Ближайшим образом, принятие заказа выразилось в том, что в руководстве Движением появились и стали играть крупную, часто решающую роль новые люди из числа молодых прагматиков-активистов. Прежде всего, это были два аристократа-гвардейца, П.С.Арапов и П.Н.Малевский-Малевич, из коих первый был с самого начала погружен в темные политические авантюры, имея связь с пресловутой организацией «Трест», подставной ловушкой ГПУ, тогда как второй, завязав знакомство с англичанином-меценатом Г.Н.Сполдингом, в 1924 г. договорился с ним о щедрой финансовой поддержке Движения (одна лишь начальная, немедленно предоставленная сумма составляла 10.000 англ. фунтов). Как позднее писал Савицкий, «на четыре года Евразийство стало «богато». Но деньги эти принесли нашему делу зло – главным образом, своим влиянием на психологию его участников» [21]21
  П.Н.Савицкий. Комментарии к материалам Евразийского движения. Цит. по: К истории Евразийства. 1922–1924 гг. Публ. Е.Кривошеевой // Российский Архив. 1994, т.5. С.502.


[Закрыть]
. Характер Движения необратимо менялся. Развернулся выпуск литературы с явным пропагандистским уклоном – создавались, в основном, уже не культурфилософские штудии, а манифесты, программы, брошюры с упрощенным изложением евразийства как идеологии и политической доктрины. С подачи Арапова, Движение все глубже втягивалось в контакты со своими мнимыми сторонниками в СССР, которые в действительности были агентами ГПУ. В нем также стали обнаруживаться и все заметнее проявлять себя пробольшевистские элементы, поклонники советского опыта. В итоге, во второй половине двадцатых годов основная часть евразийства представляла собою два крыла, одно из которых, включавшее Савицкого и Трубецкого, стояло на антибольшевистских позициях, однако в значительной мере было манипулируемо большевиками, другое же, к которому принадлежал Сувчинский, отличалось просоветской ориентацией. Последний же из основателей, Флоровский, не приемля происходившей эволюции Движения, уже в 1923 г. отошел от участия в нем, а в 1928 г. выпустил большую статью «Евразийский соблазн» с глубокой критикой евразийства в самих его принципах.
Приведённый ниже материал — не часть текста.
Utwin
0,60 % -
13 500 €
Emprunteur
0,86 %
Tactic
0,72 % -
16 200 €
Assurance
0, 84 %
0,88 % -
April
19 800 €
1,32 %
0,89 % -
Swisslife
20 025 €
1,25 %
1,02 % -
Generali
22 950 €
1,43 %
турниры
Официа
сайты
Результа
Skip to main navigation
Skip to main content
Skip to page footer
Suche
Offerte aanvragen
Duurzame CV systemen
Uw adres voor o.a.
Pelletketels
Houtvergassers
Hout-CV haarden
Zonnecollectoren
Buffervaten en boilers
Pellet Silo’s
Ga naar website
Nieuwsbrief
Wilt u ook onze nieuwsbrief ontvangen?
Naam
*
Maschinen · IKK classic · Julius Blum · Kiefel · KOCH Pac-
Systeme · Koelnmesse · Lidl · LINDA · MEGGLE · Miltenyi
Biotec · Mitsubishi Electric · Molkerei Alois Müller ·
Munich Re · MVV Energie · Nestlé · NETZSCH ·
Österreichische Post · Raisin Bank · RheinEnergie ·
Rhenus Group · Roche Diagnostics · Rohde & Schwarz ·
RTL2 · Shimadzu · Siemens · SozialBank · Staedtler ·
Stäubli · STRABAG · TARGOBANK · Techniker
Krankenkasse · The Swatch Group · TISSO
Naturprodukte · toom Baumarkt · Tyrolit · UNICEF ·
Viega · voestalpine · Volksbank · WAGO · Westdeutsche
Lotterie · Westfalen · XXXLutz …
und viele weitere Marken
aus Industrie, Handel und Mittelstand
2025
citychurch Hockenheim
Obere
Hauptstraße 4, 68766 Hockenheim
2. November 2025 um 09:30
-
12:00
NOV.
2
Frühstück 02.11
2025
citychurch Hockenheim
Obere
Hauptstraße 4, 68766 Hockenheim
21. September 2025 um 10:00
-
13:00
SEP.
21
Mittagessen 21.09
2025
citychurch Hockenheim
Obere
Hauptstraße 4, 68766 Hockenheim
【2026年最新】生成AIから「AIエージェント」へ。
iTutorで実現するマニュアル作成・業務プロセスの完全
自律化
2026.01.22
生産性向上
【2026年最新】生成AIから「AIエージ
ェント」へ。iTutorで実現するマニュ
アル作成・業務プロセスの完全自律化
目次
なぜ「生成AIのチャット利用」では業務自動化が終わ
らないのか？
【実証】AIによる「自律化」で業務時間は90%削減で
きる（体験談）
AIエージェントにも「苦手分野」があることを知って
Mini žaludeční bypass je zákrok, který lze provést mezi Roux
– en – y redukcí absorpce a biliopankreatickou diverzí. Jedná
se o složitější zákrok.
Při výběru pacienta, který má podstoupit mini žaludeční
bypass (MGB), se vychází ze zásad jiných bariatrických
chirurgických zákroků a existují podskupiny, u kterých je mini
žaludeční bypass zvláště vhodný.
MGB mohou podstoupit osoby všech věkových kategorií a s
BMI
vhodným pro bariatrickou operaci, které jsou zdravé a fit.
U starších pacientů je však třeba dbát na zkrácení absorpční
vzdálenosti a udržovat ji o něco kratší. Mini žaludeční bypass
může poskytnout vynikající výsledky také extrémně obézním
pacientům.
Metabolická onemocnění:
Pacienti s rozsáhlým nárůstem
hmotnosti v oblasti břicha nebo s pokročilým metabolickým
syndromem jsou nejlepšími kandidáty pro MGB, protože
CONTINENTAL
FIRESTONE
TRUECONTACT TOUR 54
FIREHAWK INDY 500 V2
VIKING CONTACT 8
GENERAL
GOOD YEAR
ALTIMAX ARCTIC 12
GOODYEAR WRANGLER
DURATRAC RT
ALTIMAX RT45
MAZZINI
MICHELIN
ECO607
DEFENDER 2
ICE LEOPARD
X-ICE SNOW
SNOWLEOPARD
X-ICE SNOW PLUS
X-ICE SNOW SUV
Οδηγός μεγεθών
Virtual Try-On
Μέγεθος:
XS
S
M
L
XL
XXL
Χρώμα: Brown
В конце 20-х годов наступает кризис. Просоветское крыло, где, помимо Сувчинского, были активны Л.П.Карсавин, Д.П.Святополк-Мирский, С.А.Эфрон, усиливало свою активность, направив, в частности, в 1928 г. письмо одному из крупных большевиков Ю.Л.Пятакову, бывшему тогда в Париже, с предложениями о встречах и о сотрудничестве. С ноября 1928 г. это крыло, получившее название «левого» или же «кламарского» евразийства (от парижского пригорода Кламар, где жили в то время его лидеры), начало выпускать в Париже еженедельную газету «Евразия» с открытым восхвалением советского строя и опыта и резкими поношениями западной демократии и русской эмиграции. Правое же крыло в ответ выпустило в 1929 г. брошюру-протест «Газета «Евразия» не есть евразийский орган», за подписями Савицкого, Н.Алексеева и В.Ильина. Этот раскол Движения был самым громким, но отнюдь не единственным; конфликты, междоусобицы, отпадения шли постоянно – и результате, евразийство вступило в тридцатые годы уже в стадии кризиса и упадка. Утратив лидерство в идейной жизни диаспоры, значительно сократившись, оно продолжало существовать до Второй мировой войны в форме небольших групп, разбросанных преимущественно по окраинам эмигрантского мира, как то в Прибалтике.